V. Admissibility of Photographs
Finally, Reese argues the trial judge erred by allowing the State to admit photographs of the victim’s body into evidence because the photographs were more prejudicial than probative. Generally, a trial judge’s decision to admit evidence will not be reversed on appeal absent an abuse of discretion. State v. Adams, 354 S.C. 361, 377, 580 S.E.2d 785, 793 (Ct.App.2003). Because Reese failed to provide this court with a copy of those photographs, I would not meet the merits of this issue. See Harkins v. Greenville County, 340 S.C. 606, 616, 533 S.E.2d 886, 891 (2000) (explaining that the appellant has the burden of presenting the appellate court with an adequate record).
CONCLUSION
I respectfully disagree with the majority’s holding that Reese was entitled to a charge on involuntary manslaughter. Further, although I agree that the solicitor’s closing argument was improper, I believe the error was harmless in light of the overwhelming evidence of Reese’s guilt. All of Reese’s other arguments on appeal are without merit. Therefore, I would affirm Reese’s conviction for murder.
. The deputy coroner testified that “[t]he gunshot wound appeared to be a contact or very near a contact type wound.” The crime scene investigator also testified that upon observation of the body he believed *279the victim’s death was caused by a either "soft contact or a close contact type wound.” Likewise, the forensic pathologist, who performed an autopsy on the body, testified that there was a "loose contact gunshot wound to the left side of the head.” The pathologist further explained that “[t]he gun was just brushing the skin.”
. South Carolina courts have defined involuntary manslaughter as either (1) the killing of another without malice and unintentionally, but while one is engaged in the commission of some unlawful act not amounting to a felony and not naturally tending to cause death or great bodily harm; or (2) the killing of another without malice and unintentionally but while engaged in the doing of a lawful act with a reckless disregard of the safety of others.
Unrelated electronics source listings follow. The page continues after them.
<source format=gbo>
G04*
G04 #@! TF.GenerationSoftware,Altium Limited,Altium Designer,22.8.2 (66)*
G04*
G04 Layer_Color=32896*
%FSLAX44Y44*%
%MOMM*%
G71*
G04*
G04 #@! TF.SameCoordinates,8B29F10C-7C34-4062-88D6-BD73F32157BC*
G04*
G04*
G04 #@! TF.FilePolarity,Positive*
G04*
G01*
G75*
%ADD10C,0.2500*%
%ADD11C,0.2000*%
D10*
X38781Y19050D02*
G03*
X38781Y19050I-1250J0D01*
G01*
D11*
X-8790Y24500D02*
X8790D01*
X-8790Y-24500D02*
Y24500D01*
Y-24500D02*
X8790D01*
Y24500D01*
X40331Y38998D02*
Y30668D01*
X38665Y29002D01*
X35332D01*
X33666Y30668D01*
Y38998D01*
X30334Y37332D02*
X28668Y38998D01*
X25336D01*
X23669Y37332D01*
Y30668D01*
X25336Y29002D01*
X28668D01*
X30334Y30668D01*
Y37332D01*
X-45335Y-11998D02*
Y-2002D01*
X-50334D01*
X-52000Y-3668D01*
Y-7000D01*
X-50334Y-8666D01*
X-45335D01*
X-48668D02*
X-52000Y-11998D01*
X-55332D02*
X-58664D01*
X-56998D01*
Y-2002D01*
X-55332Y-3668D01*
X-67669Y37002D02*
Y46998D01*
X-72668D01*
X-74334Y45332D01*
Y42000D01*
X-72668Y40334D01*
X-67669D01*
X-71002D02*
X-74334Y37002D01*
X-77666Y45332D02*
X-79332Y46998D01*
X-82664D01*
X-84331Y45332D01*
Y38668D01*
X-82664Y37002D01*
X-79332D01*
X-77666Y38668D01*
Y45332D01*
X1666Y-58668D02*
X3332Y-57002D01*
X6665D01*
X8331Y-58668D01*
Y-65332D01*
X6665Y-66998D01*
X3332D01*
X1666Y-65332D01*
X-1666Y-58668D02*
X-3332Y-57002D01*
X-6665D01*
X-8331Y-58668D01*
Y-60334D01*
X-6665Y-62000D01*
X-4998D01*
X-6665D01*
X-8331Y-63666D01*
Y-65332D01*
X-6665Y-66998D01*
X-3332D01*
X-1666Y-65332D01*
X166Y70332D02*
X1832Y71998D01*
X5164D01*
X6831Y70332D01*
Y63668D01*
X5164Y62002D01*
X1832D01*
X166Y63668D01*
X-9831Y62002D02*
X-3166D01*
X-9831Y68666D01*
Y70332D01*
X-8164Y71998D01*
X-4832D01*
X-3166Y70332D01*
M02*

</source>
State v. Tucker, 324 S.C. 155, 170, 478 S.E.2d 260, 268 (1996), cert. denied, 520 U.S. 1200, 117 S.Ct. 1561, 137 L.Ed.2d 708 (1997). For a homicide to be deemed an accident, there must be evidence that the killing was unintentional, the defendant was acting lawfully, and due care was exercised in the handling of the weapon. State v. Goodson, 312 S.C. 278, 280, 440 S.E.2d 370, 372 (1994).
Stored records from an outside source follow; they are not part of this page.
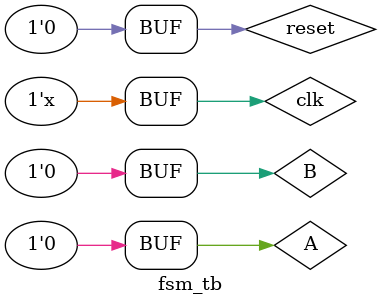
<source format=sv>
module fsm_tb;
    logic clk, reset, A, B;
    logic Q;
    fsm uut (clk,reset,A,B,Q);
    initial clk = 0;
    always #10 clk = ~clk;
    initial begin
        reset = 1;
        A = 0;
        B = 0;
        #20;
        reset = 0;
        #20;
        A = 1; B = 0;
        #20;
        A = 0; B = 1;
        #20;
        B = 1;
        #20;
        B = 0;
        #20;
        reset = 1;
        #20;
        reset = 0;
        #100;
    end
endmodule

</source>
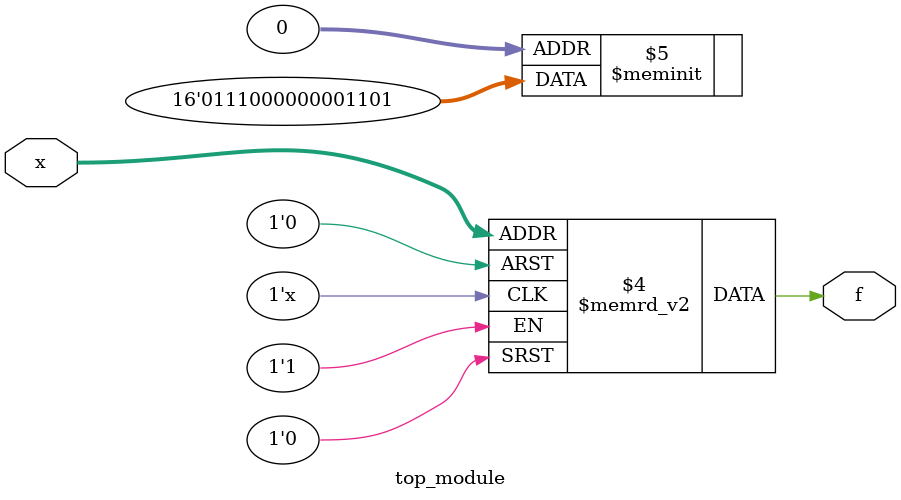
<source format=sv>
module top_module (
	input [4:1] x,
	output logic f
);

// Define the truth table for the function f
always_comb
begin
	case (x)
		4'b0000: f = 1'b1;
		4'b0001: f = 1'b0;
		4'b0011: f = 1'b1;
		4'b0010: f = 1'b1;
		4'b0100: f = 1'b0;
		4'b0101: f = 1'b0;
		4'b0111: f = 1'b0;
		4'b0110: f = 1'b0;
		4'b1100: f = 1'b1;
		4'b1101: f = 1'b1;
		4'b1111: f = 1'b0;
		4'b1110: f = 1'b1;
		default: f = 1'b0;
	endcase
end

endmodule

</source>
. The majority also cites to State v. White, 253 S.C. 475, 478, 171 S.E.2d 712, 714 (1969), for the proposition that the negligent handling of a loaded gun supports a finding for involuntary manslaughter. Although White does cite that proposition of law, the opinion does not discuss whether the defendant was entitled to an involuntary manslaughter charge based on the negligent mishandling of a loaded gun. The issue in White was whether the trial judge erred in allowing an indictment for murder to go to the jury when the only charge submitted to the jury was involuntary manslaughter.
. The only other cases in which our appellate courts have found that a defendant’s negligent handling of a loaded firearm supported a charge for involuntary manslaughter are State v. Causer, 87 S.C. 516, 517, 70 S.E. 161, 161 (1911) (defendant took a hunting rifle away from decedent, who had been pointing the gun at two little boys, and defendant was walking away with the gun when, "in some unexplained way it went off, killing the [decedent], who had walked up behind”); State v. Tucker, 86 S.C. 211, 212, 68 S.E. 523, 524 (1910) (defendant was "rubbing [a] pistol” while sitting next to his half-brother, and "without knowing that [the pistol] was loaded or that his brother was in front of him, [defendant] pulled the trigger without meaning to do so”); State v. Revels, 86 S.C. 213, 214-215, 68 S.E. 523, 523 (1910) (a decedent grabbed and pulled on the defendant's cocked gun when it fired, fatally shooting decedent in the knee); State v. Gilliam, 66 S.C. 419, 421, 45 S.E. 6, 7 (1903) (defendant and his decedent wife were "in a playful tussle” for the possession of a pistol when the gun unintentionally fired). Notably, all of these cases differ from the case at hand because *281the negligent mishandling of the weapon coincided with lawful activities.